#### Exercise text
Start of Block
Despite the attention of the police and multiple searches of his home, prosecutors said that as time went on, there was an escalation in the seriousness of his conduct, in the form of "the depravity of the demands" he made.
Following his arrest in 2019, the PSNI contacted other police forces and law enforcement agencies in an attempt to identify the children whose images they had found in his possession.
US Homeland Security contacted the investigating team on 20 January, 2021, and informed them that a Snapchat user, Cimarron Thomas from West Virginia, had taken her own life "when she was online with the defendant". The chat conversation was recovered from McCartney's laptop.
When he first contacted Cimarron Thomas on 7 May 2018, just four days before her death, he pretended to be a girl called Sarah.
A transcript of sections of their conversations was presented to the court.
It revealed how he induced his victim to send a topless photograph and video of herself.
Fifteen minutes later McCartney revealed his true identity and told her: "I have your nudes and your face pic you are going to do as I say for tonight or else I will upload everything online for everyone to see including to everyone on your Instagram … Do you understand?"
He then demanded a series of sexual images of the child, insisting that she included her face.
A prosecution barrister told the court that "it appears that she was distressed and may have begun to cry".
At one point McCartney told her: "So dry your eyes and look cute for me."
Cimarron pleaded with him not to make her send him an image of her younger sister, but he was unrelenting.
When the young girl wrote that she would take her own life, McCartney replied "kk" – instant-messaging slang for ok.
End of Block
#### Work task 1
In the report on the McCartney case, revise the part that opens with the words containing "Despite the attention" and closes with "to the court.", replacing "contacted" with "reached out to".
#### Work task 2
Answer these questions from the report on the McCartney case:
(a) In what year was McCartney arrested?
(b) On what date did US Homeland Security contact the investigating team?
(c) Who did McCartney pretend to be when he first contacted Cimarron Thomas?

[Page-level text extractions]
Start of Block
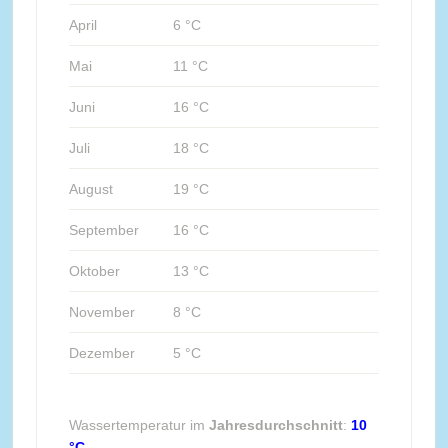
April
6 °C
Mai
11 °C
Juni
16 °C
Juli
18 °C
August
19 °C
September
16 °C
Oktober
13 °C
November
8 °C
Dezember
5 °C
Wassertemperatur im
Jahresdurchschnitt
:
10
°C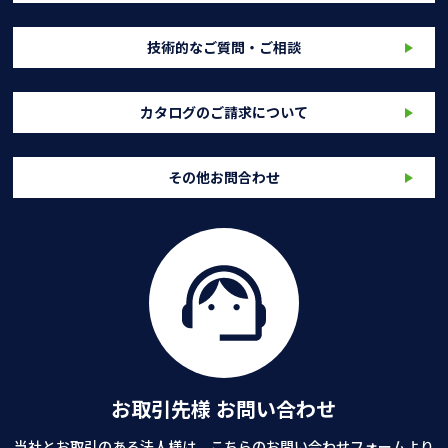
技術的なご質問・ご相談
カタログのご請求について
その他お問合わせ
お取引先様 お問い合わせ
当社とお取引のある法人様は、こちらのお問い合わせフォームより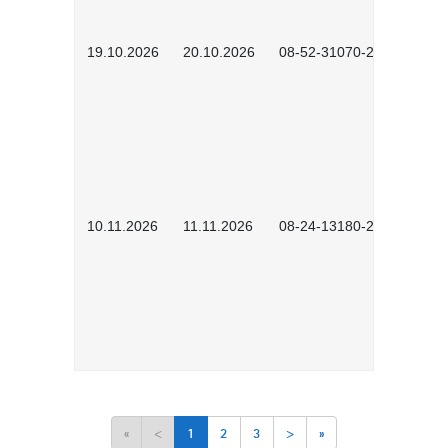
19.10.2026
20.10.2026
08-52-31070-2503
10.11.2026
11.11.2026
08-24-13180-2602
«
<
1
2
3
>
»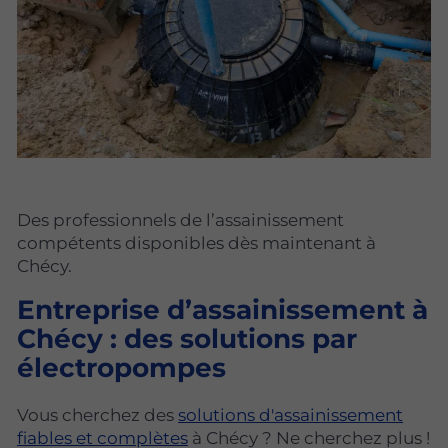
Des professionnels de l’assainissement
compétents disponibles dès maintenant à
Chécy.
Entreprise d’assainissement à
Chécy : des solutions par
électropompes
Vous cherchez des
solutions d'assainissement
fiables et complètes
à Chécy ? Ne cherchez plus !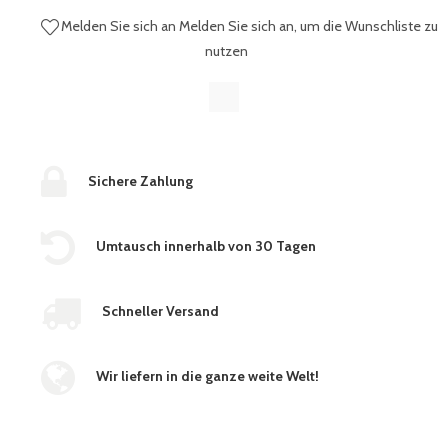
Melden Sie sich an
Melden Sie sich an, um die Wunschliste zu
nutzen
Sichere Zahlung
Umtausch innerhalb von 30 Tagen
Schneller Versand
Wir liefern in die ganze weite Welt!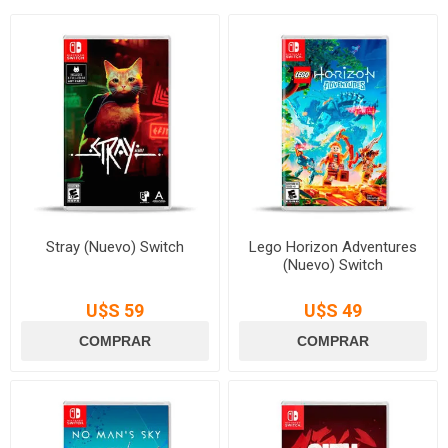
Stray (Nuevo) Switch
Lego Horizon Adventures
(Nuevo) Switch
U$S 59
U$S 49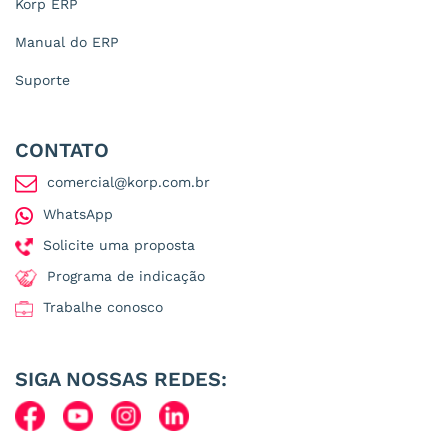
Korp ERP
Manual do ERP
Suporte
CONTATO
comercial@korp.com.br
WhatsApp
Solicite uma proposta
Programa de indicação
Trabalhe conosco
SIGA NOSSAS REDES:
End of Block
#### Response area 1
Despite the attention of the police and multiple searches of his home, prosecutors said that as time went on, there was an escalation in the seriousness of his conduct, in the form of "the depravity of the demands" he made.
Following his arrest in 2019, the PSNI reached out to other police forces and law enforcement agencies in an attempt to identify the children whose images they had found in his possession.
US Homeland Security reached out to the investigating team on 20 January, 2021, and informed them that a Snapchat user, Cimarron Thomas from West Virginia, had taken her own life "when she was online with the defendant". The chat conversation was recovered from McCartney's laptop.
When he first reached out to Cimarron Thomas on 7 May 2018, just four days before her death, he pretended to be a girl called Sarah.
A transcript of sections of their conversations was presented to the court.

#### Response area 2
(a) 2019
(b) 20 January, 2021
(c) A girl called Sarah